- [Dataset entries]
*** Begin section ***

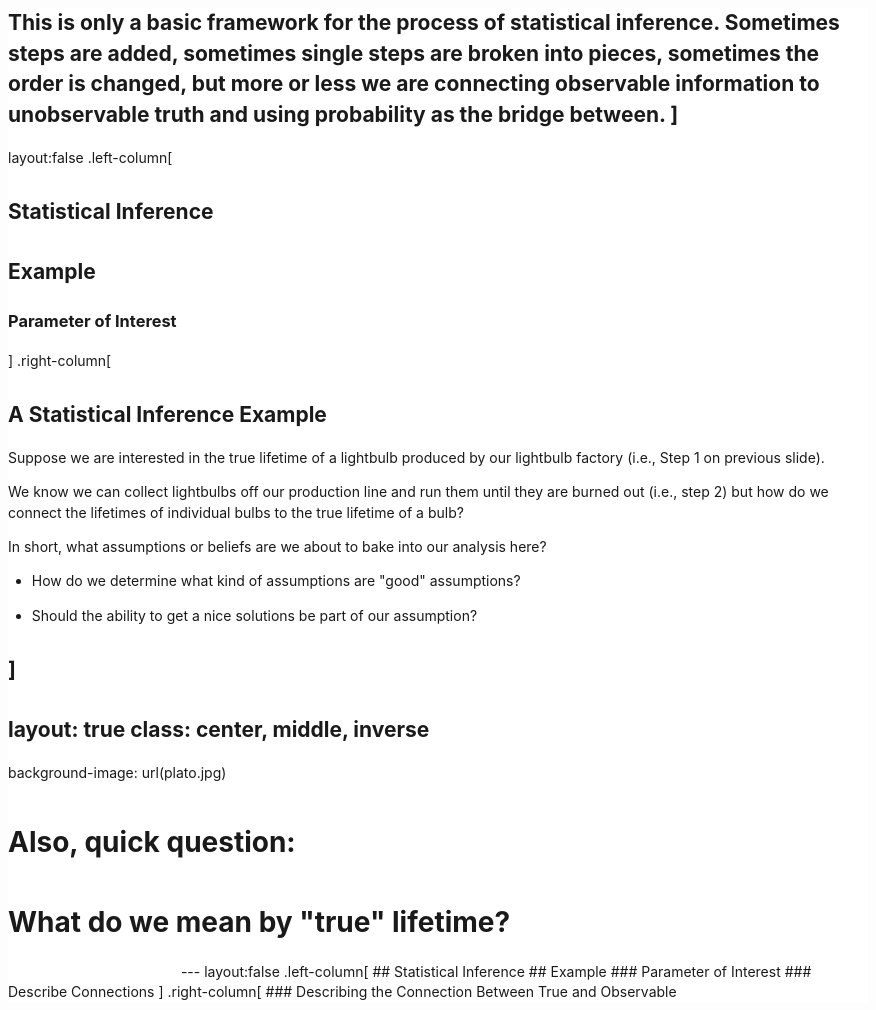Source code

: This is only a basic framework for the process of statistical inference. Sometimes steps are added, sometimes single steps are broken into pieces, sometimes the order is changed, but more or less we are connecting observable information to unobservable truth and using probability as the bridge between.
]
---
layout:false
.left-column[
## Statistical Inference
## Example
### Parameter of Interest
]
.right-column[
## A Statistical Inference Example

Suppose we are interested in the true lifetime of a lightbulb produced by our lightbulb factory (i.e., Step 1 on previous slide).

We know we can collect lightbulbs off our production line and run them until they are burned out (i.e., step 2) but how do we connect the lifetimes of individual bulbs to the true lifetime of a bulb?

In short, what assumptions or beliefs are we about to bake into our analysis here? 

- How do we determine what kind of assumptions are "good" assumptions? 

- Should the ability to get a nice solutions be part of our assumption?

]
---
layout: true
class: center, middle, inverse
---
background-image: url(plato.jpg)
# Also, quick question:
# What do we mean by "true" lifetime?
<span class='footnote' style='color: white;'>
Is statistics a <a href='https://plato.stanford.edu/entries/statistics/' style='color: white;'><u>philosophy</u></a>?
</span>
---
layout:false
.left-column[
## Statistical Inference
## Example
### Parameter of Interest
### Describe Connections
]
.right-column[
### Describing the Connection Between True and Observable
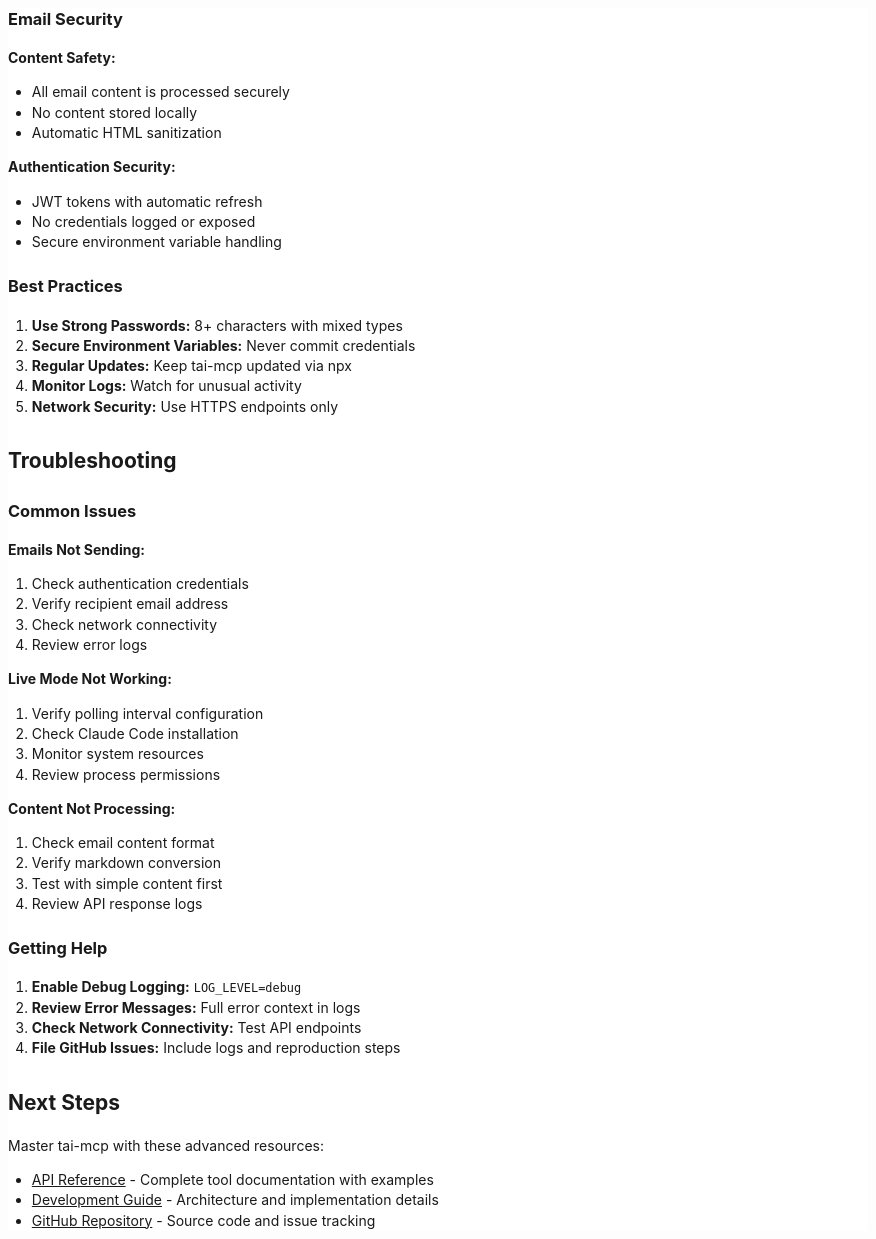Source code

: ### Email Security

**Content Safety:**
- All email content is processed securely
- No content stored locally
- Automatic HTML sanitization

**Authentication Security:**
- JWT tokens with automatic refresh
- No credentials logged or exposed
- Secure environment variable handling

### Best Practices

1. **Use Strong Passwords:** 8+ characters with mixed types
2. **Secure Environment Variables:** Never commit credentials
3. **Regular Updates:** Keep tai-mcp updated via npx
4. **Monitor Logs:** Watch for unusual activity
5. **Network Security:** Use HTTPS endpoints only

## Troubleshooting

### Common Issues

**Emails Not Sending:**
1. Check authentication credentials
2. Verify recipient email address
3. Check network connectivity
4. Review error logs

**Live Mode Not Working:**
1. Verify polling interval configuration
2. Check Claude Code installation
3. Monitor system resources
4. Review process permissions

**Content Not Processing:**
1. Check email content format
2. Verify markdown conversion
3. Test with simple content first
4. Review API response logs

### Getting Help

1. **Enable Debug Logging:** `LOG_LEVEL=debug`
2. **Review Error Messages:** Full error context in logs
3. **Check Network Connectivity:** Test API endpoints
4. **File GitHub Issues:** Include logs and reproduction steps

## Next Steps

Master tai-mcp with these advanced resources:

- [API Reference](/api/) - Complete tool documentation with examples
- [Development Guide](/development/) - Architecture and implementation details
- [GitHub Repository](https://github.com/BMPixel/tai-mcp) - Source code and issue tracking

*** End section ***

- [Directions for this task] Your copy must reproduce the entries above in full, without their pictures.

- [Solution]
Source code

: This is only a basic framework for the process of statistical inference. Sometimes steps are added, sometimes single steps are broken into pieces, sometimes the order is changed, but more or less we are connecting observable information to unobservable truth and using probability as the bridge between.
]
---
layout:false
.left-column[
## Statistical Inference
## Example
### Parameter of Interest
]
.right-column[
## A Statistical Inference Example

Suppose we are interested in the true lifetime of a lightbulb produced by our lightbulb factory (i.e., Step 1 on previous slide).

We know we can collect lightbulbs off our production line and run them until they are burned out (i.e., step 2) but how do we connect the lifetimes of individual bulbs to the true lifetime of a bulb?

In short, what assumptions or beliefs are we about to bake into our analysis here? 

- How do we determine what kind of assumptions are "good" assumptions? 

- Should the ability to get a nice solutions be part of our assumption?

]
---
layout: true
class: center, middle, inverse
---
background-image: url(plato.jpg)
# Also, quick question:
# What do we mean by "true" lifetime?
<span class='footnote' style='color: white;'>
Is statistics a <a href='https://plato.stanford.edu/entries/statistics/' style='color: white;'><u>philosophy</u></a>?
</span>
---
layout:false
.left-column[
## Statistical Inference
## Example
### Parameter of Interest
### Describe Connections
]
.right-column[
### Describing the Connection Between True and Observable
Source code

: ### Email Security

**Content Safety:**
- All email content is processed securely
- No content stored locally
- Automatic HTML sanitization

**Authentication Security:**
- JWT tokens with automatic refresh
- No credentials logged or exposed
- Secure environment variable handling

### Best Practices

1. **Use Strong Passwords:** 8+ characters with mixed types
2. **Secure Environment Variables:** Never commit credentials
3. **Regular Updates:** Keep tai-mcp updated via npx
4. **Monitor Logs:** Watch for unusual activity
5. **Network Security:** Use HTTPS endpoints only

## Troubleshooting

### Common Issues

**Emails Not Sending:**
1. Check authentication credentials
2. Verify recipient email address
3. Check network connectivity
4. Review error logs

**Live Mode Not Working:**
1. Verify polling interval configuration
2. Check Claude Code installation
3. Monitor system resources
4. Review process permissions

**Content Not Processing:**
1. Check email content format
2. Verify markdown conversion
3. Test with simple content first
4. Review API response logs

### Getting Help

1. **Enable Debug Logging:** `LOG_LEVEL=debug`
2. **Review Error Messages:** Full error context in logs
3. **Check Network Connectivity:** Test API endpoints
4. **File GitHub Issues:** Include logs and reproduction steps

## Next Steps

Master tai-mcp with these advanced resources:

- [API Reference](/api/) - Complete tool documentation with examples
- [Development Guide](/development/) - Architecture and implementation details
- [GitHub Repository](https://github.com/BMPixel/tai-mcp) - Source code and issue tracking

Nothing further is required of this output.